In every other case a solution has been found by the integration of refugees into their host countries. Nine million Koreans; 900,000 refugees from the conflict in Vietnam; 8.5 million Hindus and Sikhs leaving Pakistan for India; 6.5 million Muslims fleeing India to Pakistan; 700,000 Chinese refugees in Hong Kong; 13 million Germans from the Sudetenland, Poland and other East European States reaching West and East Germany; thousands of Turkish refugees from Bulgaria; 440,000 Finns separated from their homeland by a change of frontier; 450,000 refugees from Arab lands arrived destitute in Israel; and an equal number converging on Israel from the remnants of the Jewish holocaust in Europe – these form the tragic procession of the world’s refugee population in the past two decades.
In every case but that of the Arab refugees now in Arab lands, the countries in which the refugees sought shelter have facilitated their integration. In this case alone has integration been obstructed.

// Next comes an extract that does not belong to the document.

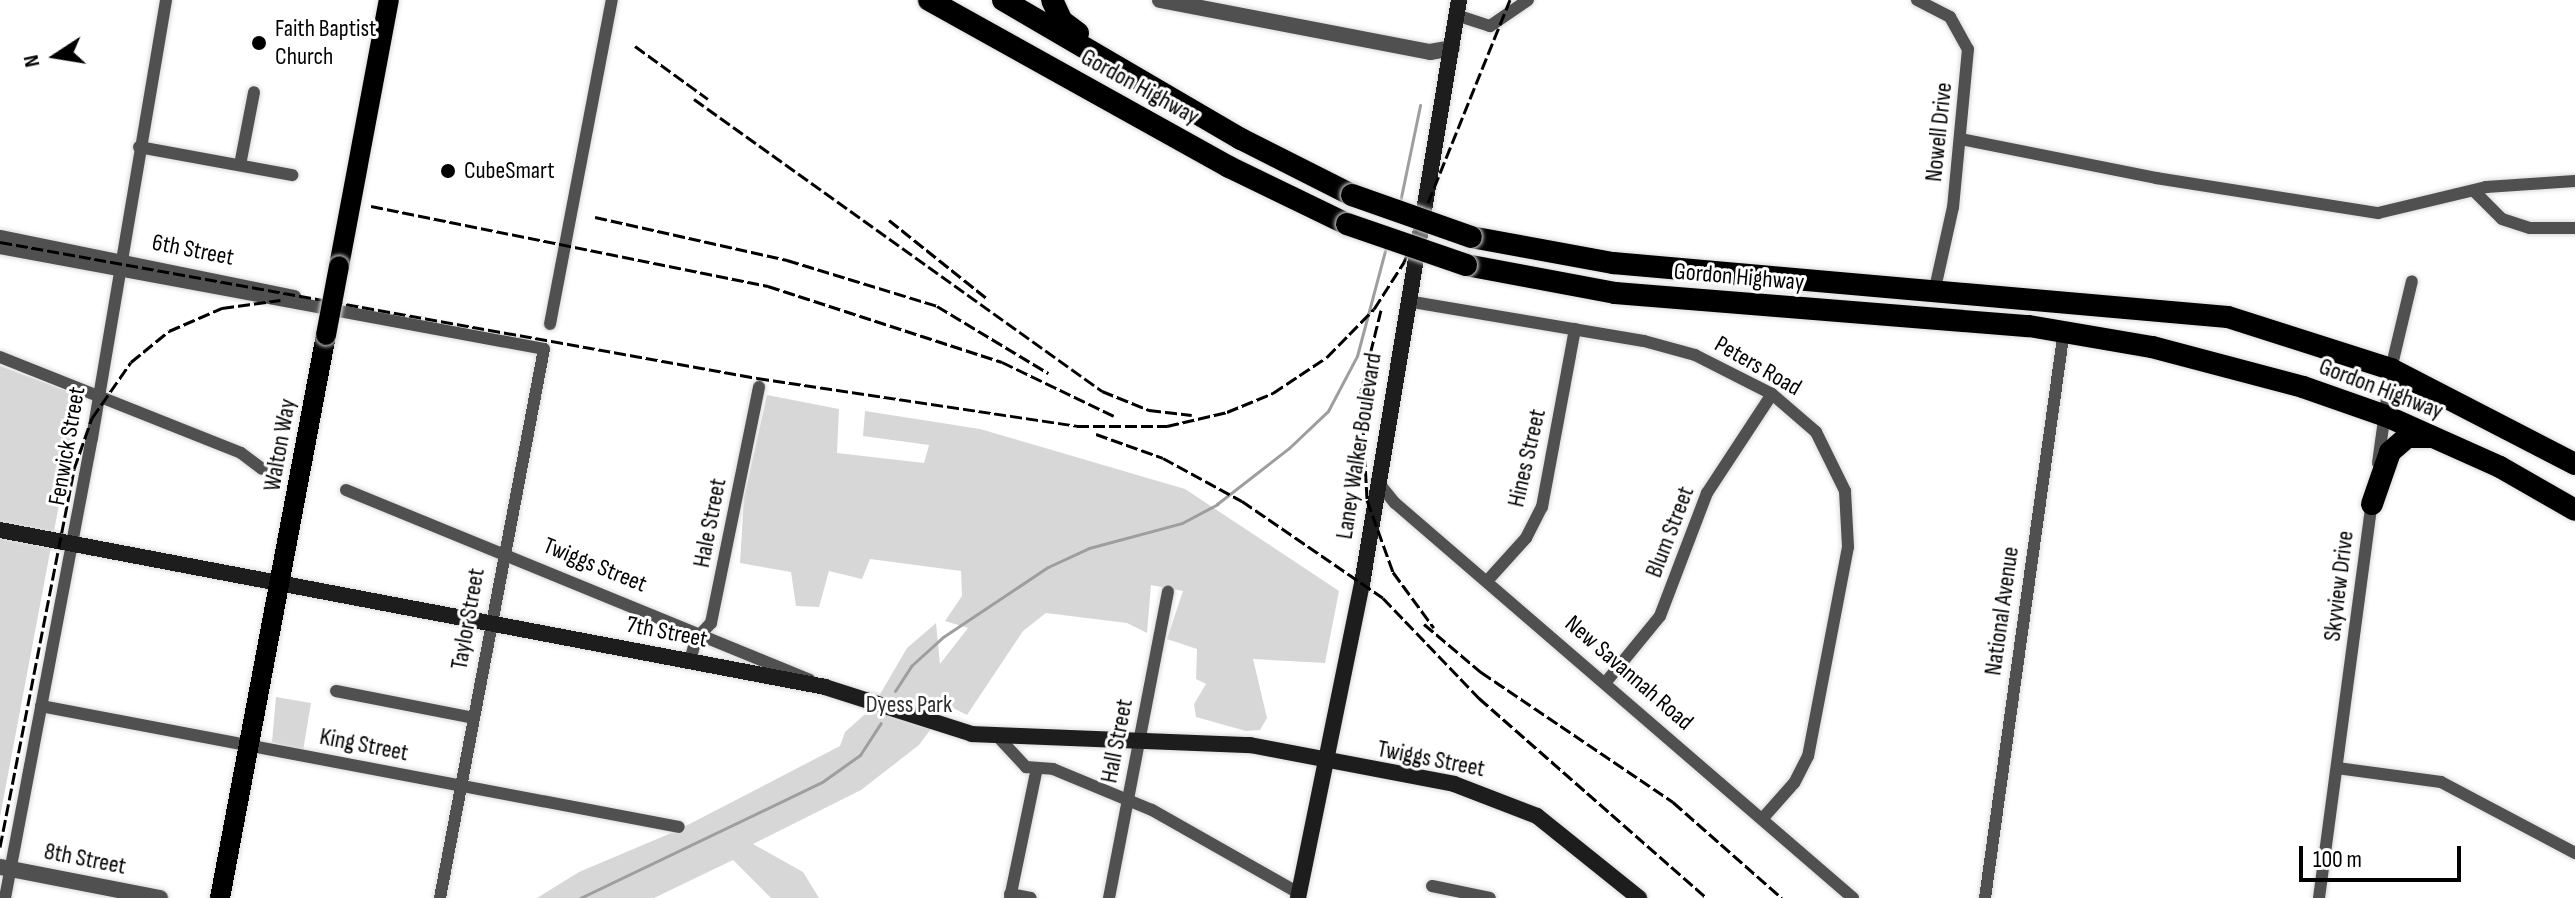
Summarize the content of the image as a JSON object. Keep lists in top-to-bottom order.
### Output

The paradox is the more astonishing when we reflect that the kinship of language, religion, social background and national sentiment existing between the Arab refugees and their Arab host countries has been at least as intimate as those existing between any other host countries and any other refugee groups. It is impossible to escape the conclusion that the integration of Arab refugees into the life of the Arab world is an objectively feasible process which has been resisted for political reasons.
Recent years have witnessed a great expansion of economic potentialities in the Middle East. The revenues of the oil-bearing countries have opened up great opportunities of work and development, into which the refugees, by virtue of their linguistic and national background, could fit without any sense of dislocation. There cannot be any doubt that if free movement had been granted to the refugees there would have been a spontaneous absorption of thousands of them into these expanded Arab economies.
The failure or refusal of Arab governments to achieve a permanent economic integration of refugees in their huge lands appears all the more remarkable when we contrast it with the achievements of other countries when confronted by the challenge and opportunity of absorbing their kinsmen into their midst.
Israel with her small territory, her meager water resources and her hard-pressed finances, has found homes, work and citizenship in the past ten years for nearly a million newcomers arriving in destitution no less acute than those of Arab refugees.”

Given all these undisputable considerations, what could the Guardian editors possibly have in mind when they demand “meaningful negotiations” on the Palestinian “right of return”?